What is expected — What follows is a set of records. Copy them exactly and leave out the images.

━━ Input

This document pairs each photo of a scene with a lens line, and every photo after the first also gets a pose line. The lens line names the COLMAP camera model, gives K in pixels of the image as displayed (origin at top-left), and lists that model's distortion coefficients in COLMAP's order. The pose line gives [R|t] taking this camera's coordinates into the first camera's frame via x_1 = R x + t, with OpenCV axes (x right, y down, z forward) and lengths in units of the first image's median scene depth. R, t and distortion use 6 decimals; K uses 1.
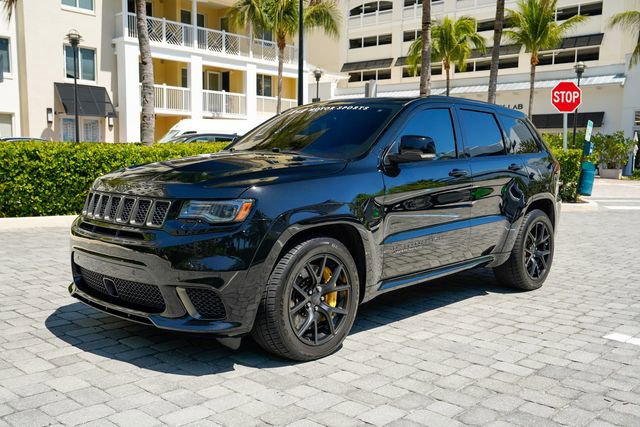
lens RADIAL K [[632.7, 0, 320.8], [0, 632.7, 215.9], [0, 0, 1]] dist [-0.014724, 0.143981]
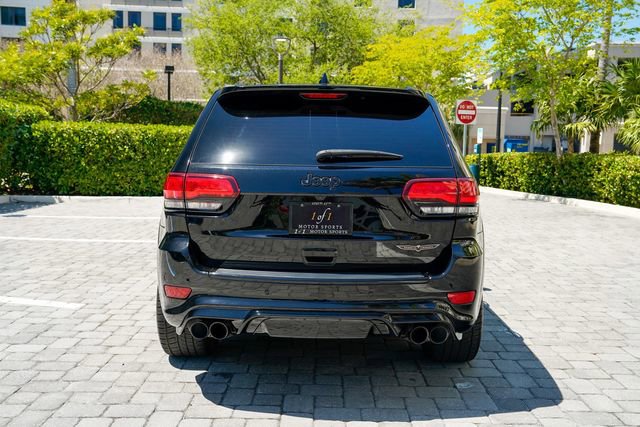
lens RADIAL K [[632.7, 0, 320.8], [0, 632.7, 215.9], [0, 0, 1]] dist [-0.014724, 0.143981]
pose [[-0.733342, 0.040637, -0.678644, 0.415493], [-0.096038, 0.982010, 0.162582, -0.095544], [0.673042, 0.184404, -0.716247, 0.957458]]
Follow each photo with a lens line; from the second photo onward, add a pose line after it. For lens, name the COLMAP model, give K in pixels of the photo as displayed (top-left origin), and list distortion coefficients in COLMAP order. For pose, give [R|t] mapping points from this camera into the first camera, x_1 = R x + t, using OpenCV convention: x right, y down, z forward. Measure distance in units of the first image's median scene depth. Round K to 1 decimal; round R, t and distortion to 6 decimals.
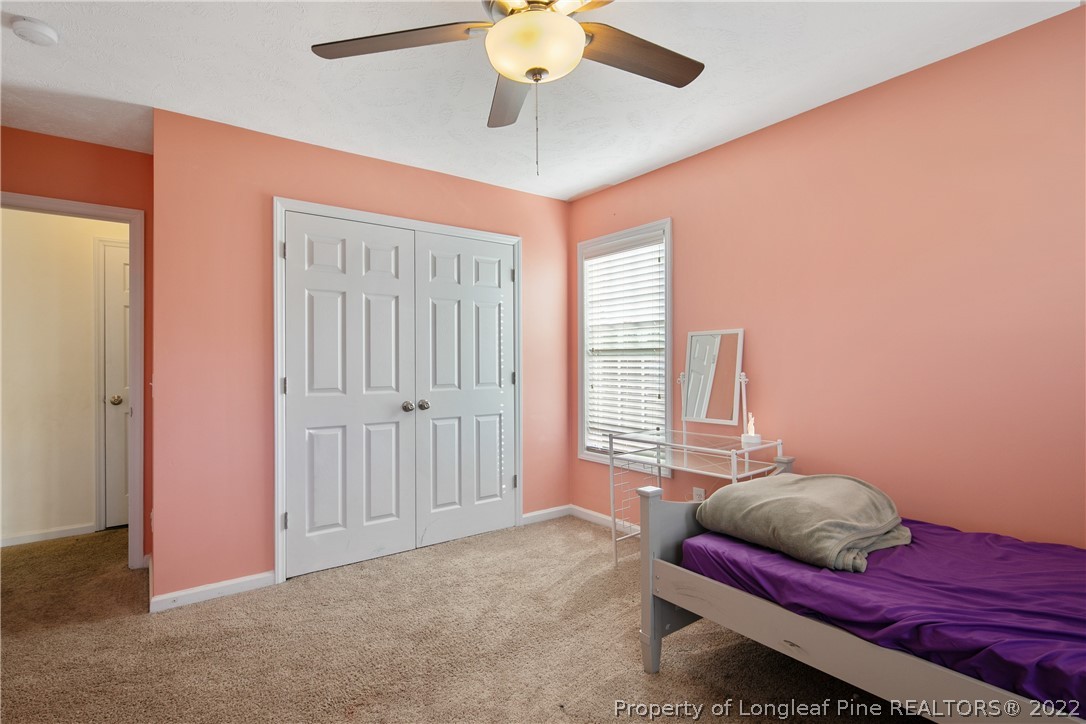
lens RADIAL K [[525.8, 0, 542.5], [0, 525.8, 355.4], [0, 0, 1]] dist [0.001355, 0.000412]
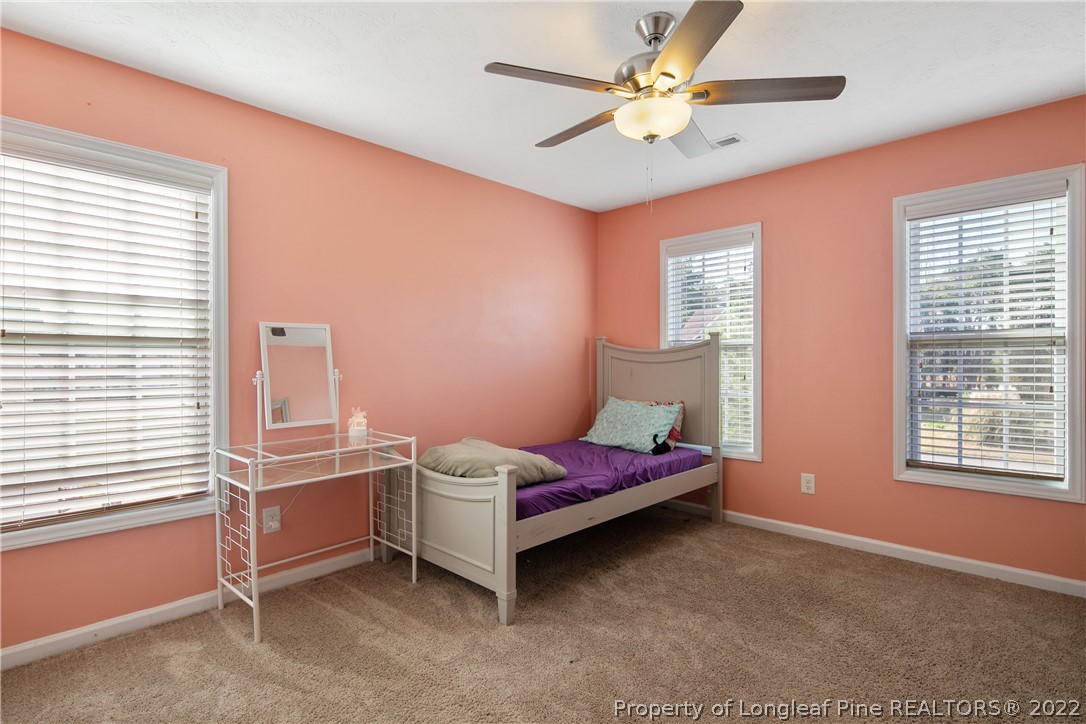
lens RADIAL K [[525.8, 0, 542.5], [0, 525.8, 355.4], [0, 0, 1]] dist [0.001355, 0.000412]
pose [[-0.137687, 0.011145, 0.990413, -0.119012], [-0.012759, 0.999834, -0.013025, 0.002672], [-0.990394, -0.014430, -0.137522, 0.135586]]
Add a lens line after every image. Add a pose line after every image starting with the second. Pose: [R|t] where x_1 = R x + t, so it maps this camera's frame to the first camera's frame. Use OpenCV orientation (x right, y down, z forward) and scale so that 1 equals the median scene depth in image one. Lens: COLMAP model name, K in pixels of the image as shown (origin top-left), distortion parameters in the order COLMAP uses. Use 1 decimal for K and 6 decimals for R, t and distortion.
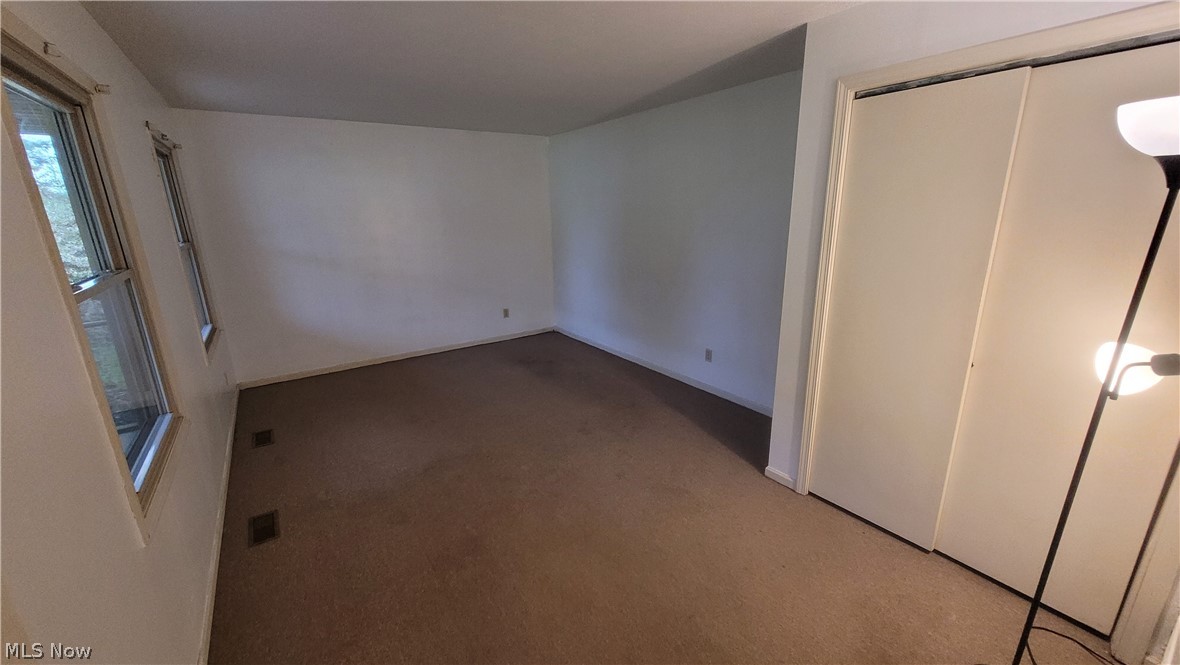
lens RADIAL K [[464.8, 0, 588.5], [0, 464.8, 332.0], [0, 0, 1]] dist [0.004211, -0.000169]
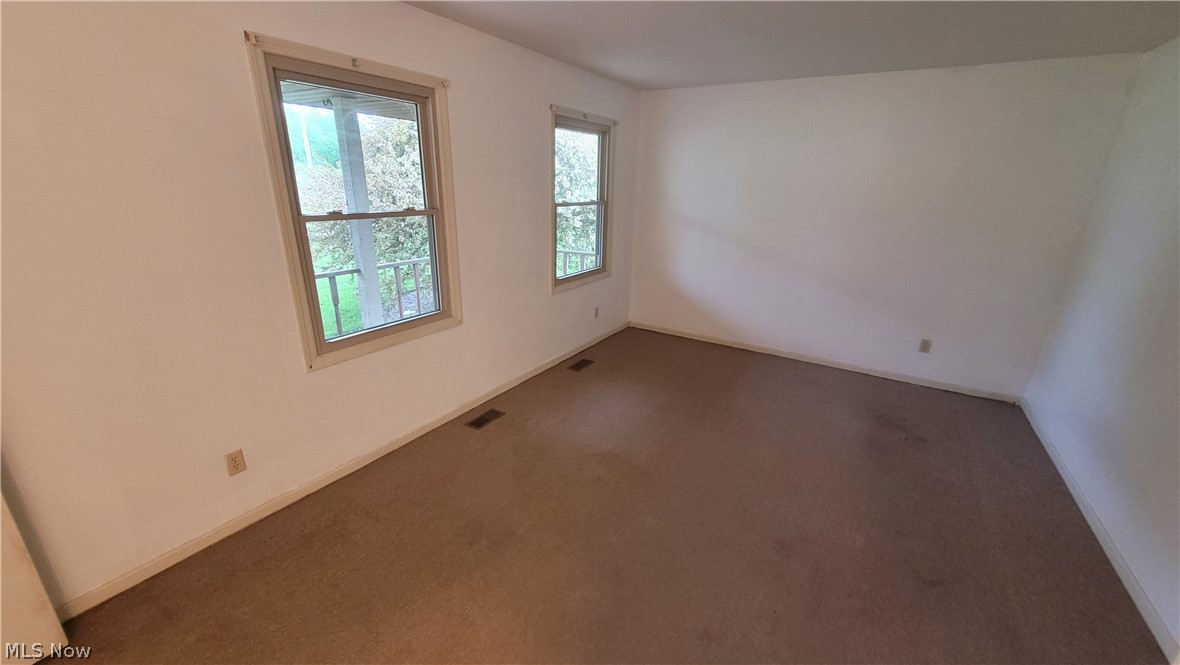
lens RADIAL K [[464.8, 0, 584.4], [0, 464.8, 332.9], [0, 0, 1]] dist [0.004211, -0.000169]
pose [[0.389931, 0.313547, -0.865819, 0.247576], [-0.269266, 0.937973, 0.218409, -0.088503], [0.880596, 0.147971, 0.450173, 0.332916]]
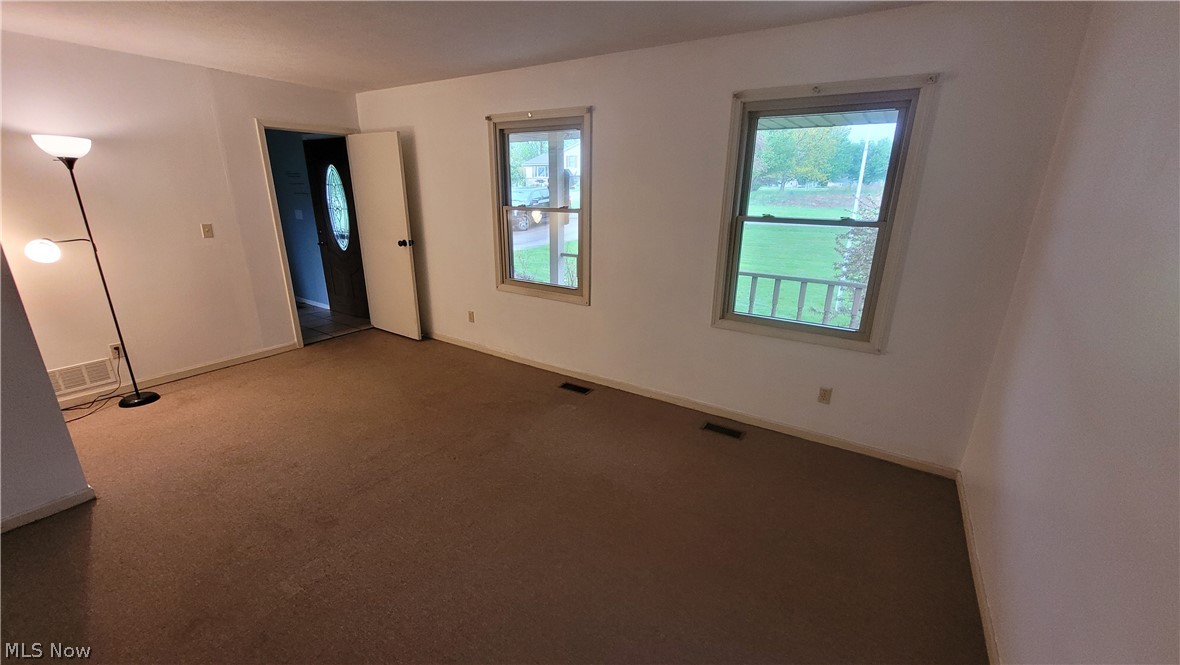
lens RADIAL K [[464.8, 0, 584.3], [0, 464.8, 328.3], [0, 0, 1]] dist [0.004211, -0.000169]
pose [[-0.921757, 0.125893, -0.366762, -0.102653], [-0.094398, 0.844525, 0.527131, -0.298260], [0.376102, 0.520509, -0.766563, 1.116475]]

━━━━

Result of this task —
This document pairs each photo of a scene with a lens line, and every photo after the first also gets a pose line. The lens line names the COLMAP camera model, gives K in pixels of the image as displayed (origin at top-left), and lists that model's distortion coefficients in COLMAP's order. The pose line gives [R|t] taking this camera's coordinates into the first camera's frame via x_1 = R x + t, with OpenCV axes (x right, y down, z forward) and lengths in units of the first image's median scene depth. R, t and distortion use 6 decimals; K uses 1.
lens RADIAL K [[632.7, 0, 320.8], [0, 632.7, 215.9], [0, 0, 1]] dist [-0.014724, 0.143981]
lens RADIAL K [[632.7, 0, 320.8], [0, 632.7, 215.9], [0, 0, 1]] dist [-0.014724, 0.143981]
pose [[-0.733342, 0.040637, -0.678644, 0.415493], [-0.096038, 0.982010, 0.162582, -0.095544], [0.673042, 0.184404, -0.716247, 0.957458]]
Follow each photo with a lens line; from the second photo onward, add a pose line after it. For lens, name the COLMAP model, give K in pixels of the photo as displayed (top-left origin), and list distortion coefficients in COLMAP order. For pose, give [R|t] mapping points from this camera into the first camera, x_1 = R x + t, using OpenCV convention: x right, y down, z forward. Measure distance in units of the first image's median scene depth. Round K to 1 decimal; round R, t and distortion to 6 decimals.
lens RADIAL K [[525.8, 0, 542.5], [0, 525.8, 355.4], [0, 0, 1]] dist [0.001355, 0.000412]
lens RADIAL K [[525.8, 0, 542.5], [0, 525.8, 355.4], [0, 0, 1]] dist [0.001355, 0.000412]
pose [[-0.137687, 0.011145, 0.990413, -0.119012], [-0.012759, 0.999834, -0.013025, 0.002672], [-0.990394, -0.014430, -0.137522, 0.135586]]
Add a lens line after every image. Add a pose line after every image starting with the second. Pose: [R|t] where x_1 = R x + t, so it maps this camera's frame to the first camera's frame. Use OpenCV orientation (x right, y down, z forward) and scale so that 1 equals the median scene depth in image one. Lens: COLMAP model name, K in pixels of the image as shown (origin top-left), distortion parameters in the order COLMAP uses. Use 1 decimal for K and 6 decimals for R, t and distortion.
lens RADIAL K [[464.8, 0, 588.5], [0, 464.8, 332.0], [0, 0, 1]] dist [0.004211, -0.000169]
lens RADIAL K [[464.8, 0, 584.4], [0, 464.8, 332.9], [0, 0, 1]] dist [0.004211, -0.000169]
pose [[0.389931, 0.313547, -0.865819, 0.247576], [-0.269266, 0.937973, 0.218409, -0.088503], [0.880596, 0.147971, 0.450173, 0.332916]]
lens RADIAL K [[464.8, 0, 584.3], [0, 464.8, 328.3], [0, 0, 1]] dist [0.004211, -0.000169]
pose [[-0.921757, 0.125893, -0.366762, -0.102653], [-0.094398, 0.844525, 0.527131, -0.298260], [0.376102, 0.520509, -0.766563, 1.116475]]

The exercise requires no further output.